Los Guardianes Metropolitanos son una brigada de tránsito que fue creada por la Alcaldía Metropolitana en 2008, pero Mayerlin y Larry se graduaron en abril de 2009. Forman parte de la segunda promoción de funcionarios y tienen poco más de un mes trabajando oficialmente en las calles de Caracas. Aunque ya antes, entre febrero y abril, habían intentado dirigir el tráfico capitalino en sus prácticas como estudiantes.

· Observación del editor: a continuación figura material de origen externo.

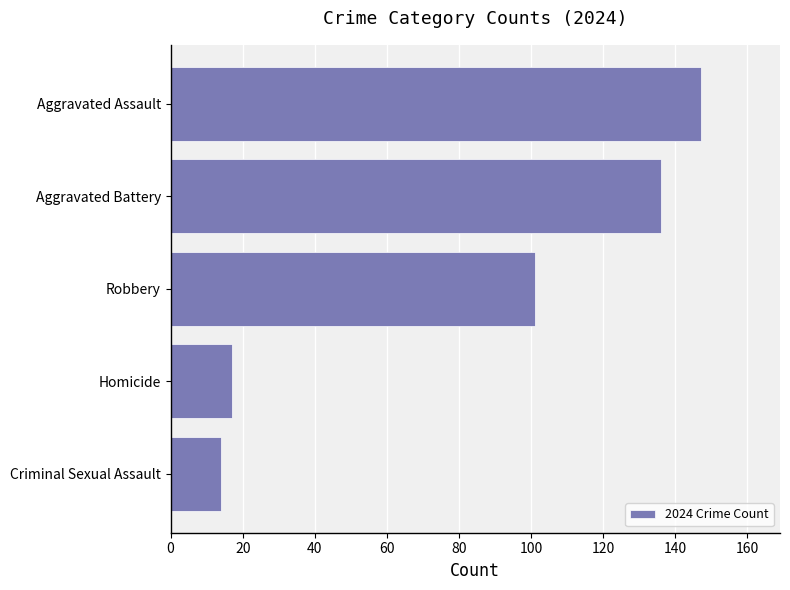

Which label corresponds to the smallest value in the chart?

Criminal Sexual Assault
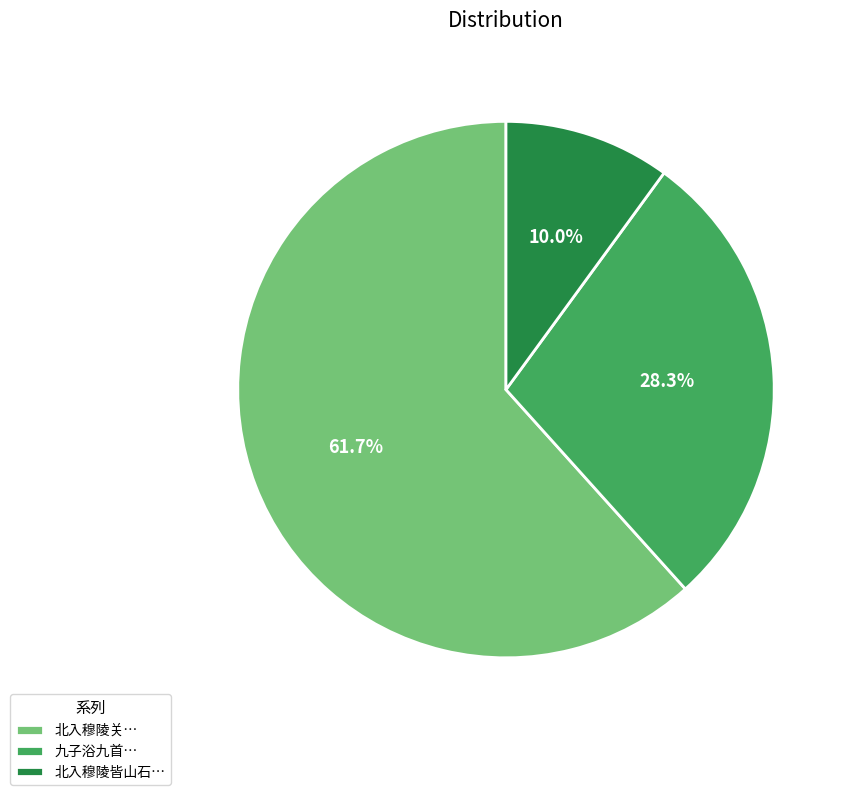

Is the sum of 九子浴九首… and 北入穆陵关… greater than half?

Yes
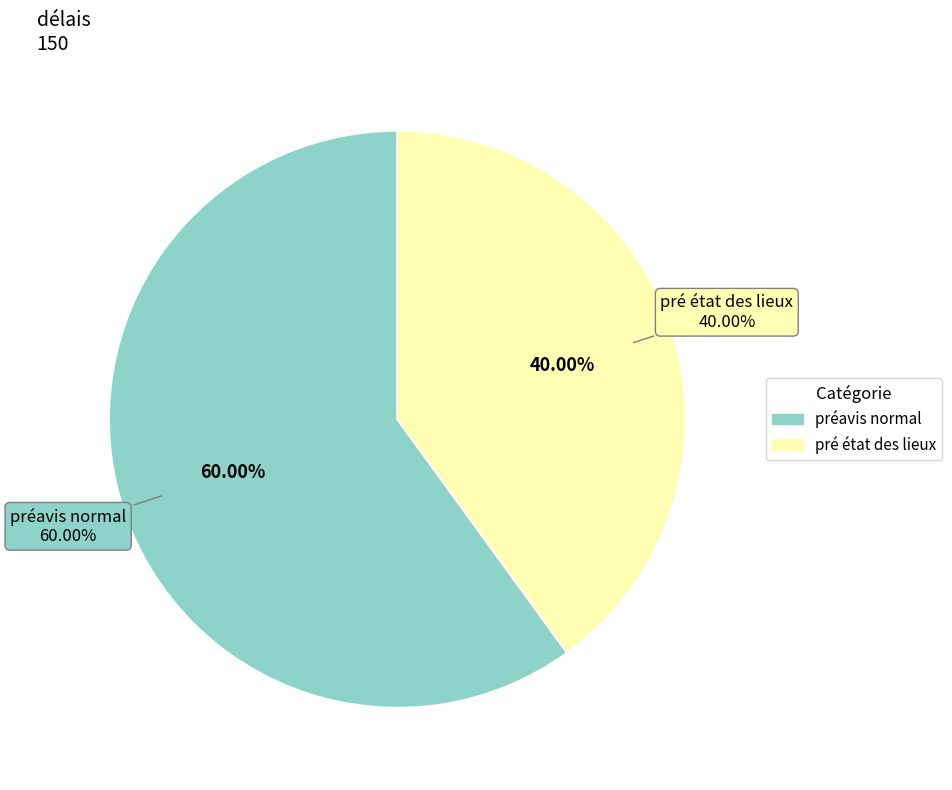

Count the number of slices in the pie.

2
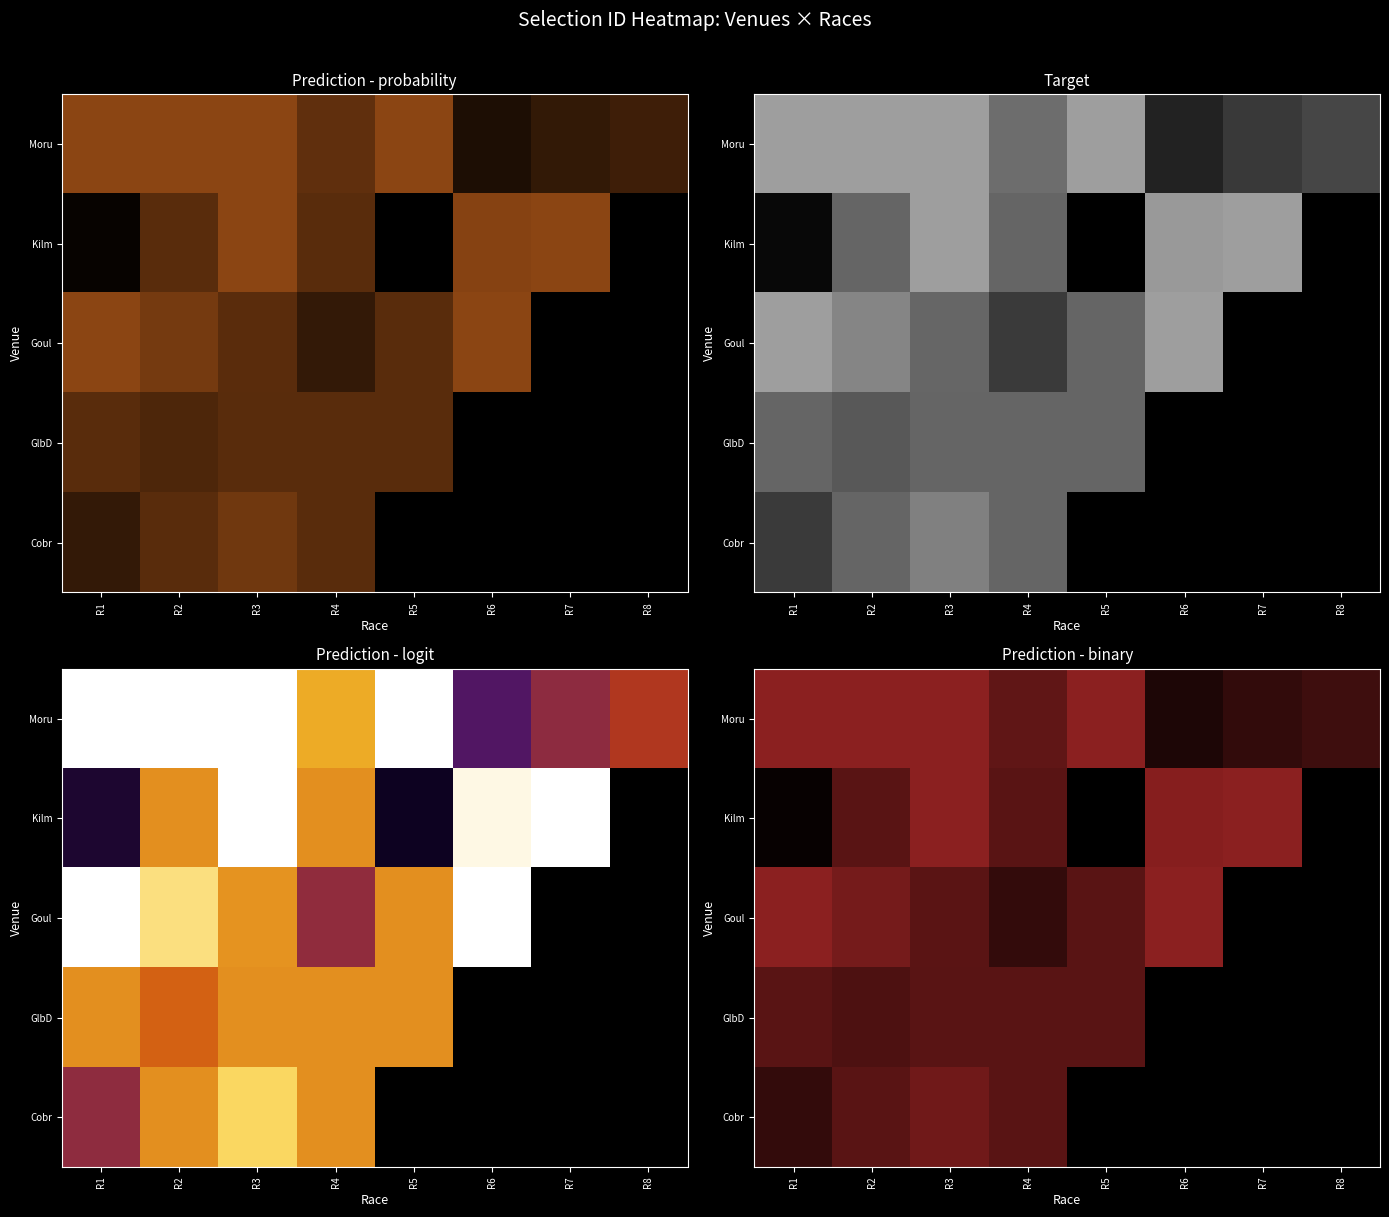

At which label is Goul closest to 0?

R1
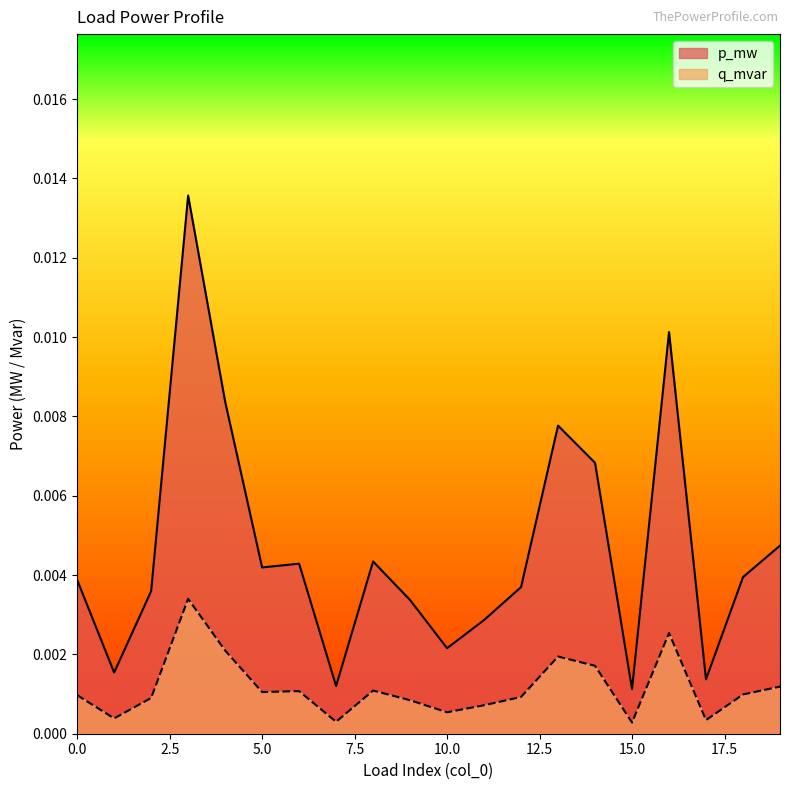

True or false: p_mw has more than 2 interior local peaks.

True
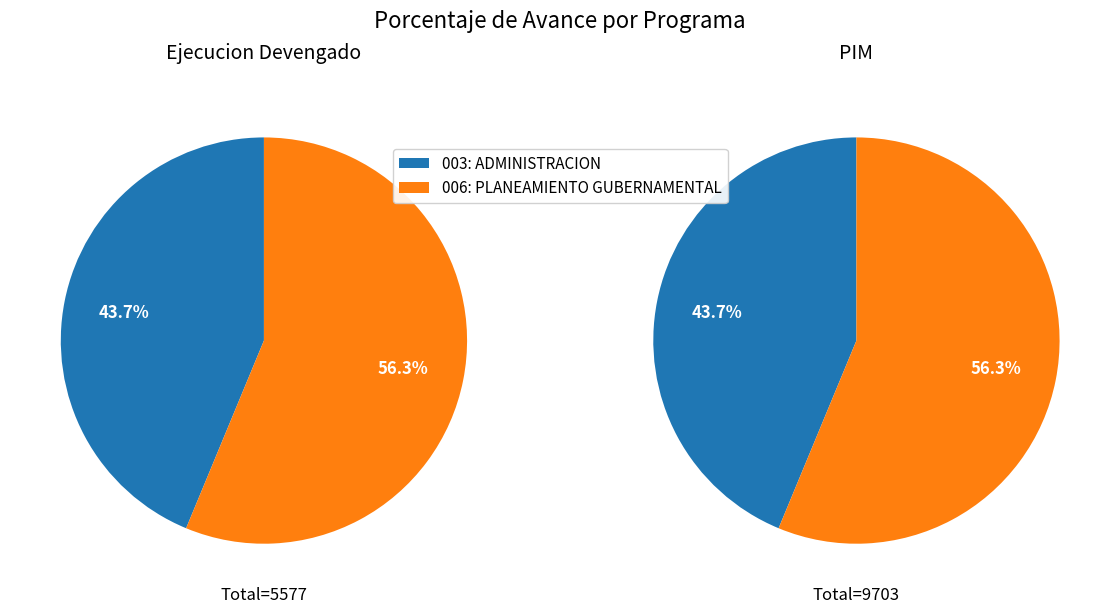

What is the smallest slice in the pie chart?

003: ADMINISTRACION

Sin embargo, una jauría compuesta por conductores de autobuses, camiones, carros particulares y motorizados no es nada fácil de controlar. “Especialmente muchos motorizados son de armas tomar”, explica Larry. “Creen que se las saben todas. A algunos compañeros incluso les han sacado armas para amenazarlos”. A Mayerlin también le han traído problemas los hombres sobre dos ruedas: “En una ocasión un motorizado pasó y me dio una nalgada”, recuerda algo apenada. Como son jóvenes y aún la alcaldía no ha podido obtener el permiso para que puedan imponer multas, muchos deciden obviarlos. “Ahí es cuando hacemos uso del radio, nuestra herramienta más importante.
Nosotros no podemos poner la multa, pero sí pedirle los papeles al conductor y llamar a un fiscal de tránsito para que se haga cargo”, explica Larry. Mientras tanto, lo hacen lo mejor que pueden, con entusiasmo y dedicación. A veces les resulta frustrante que no les tomen en cuenta, pero siguen adelante.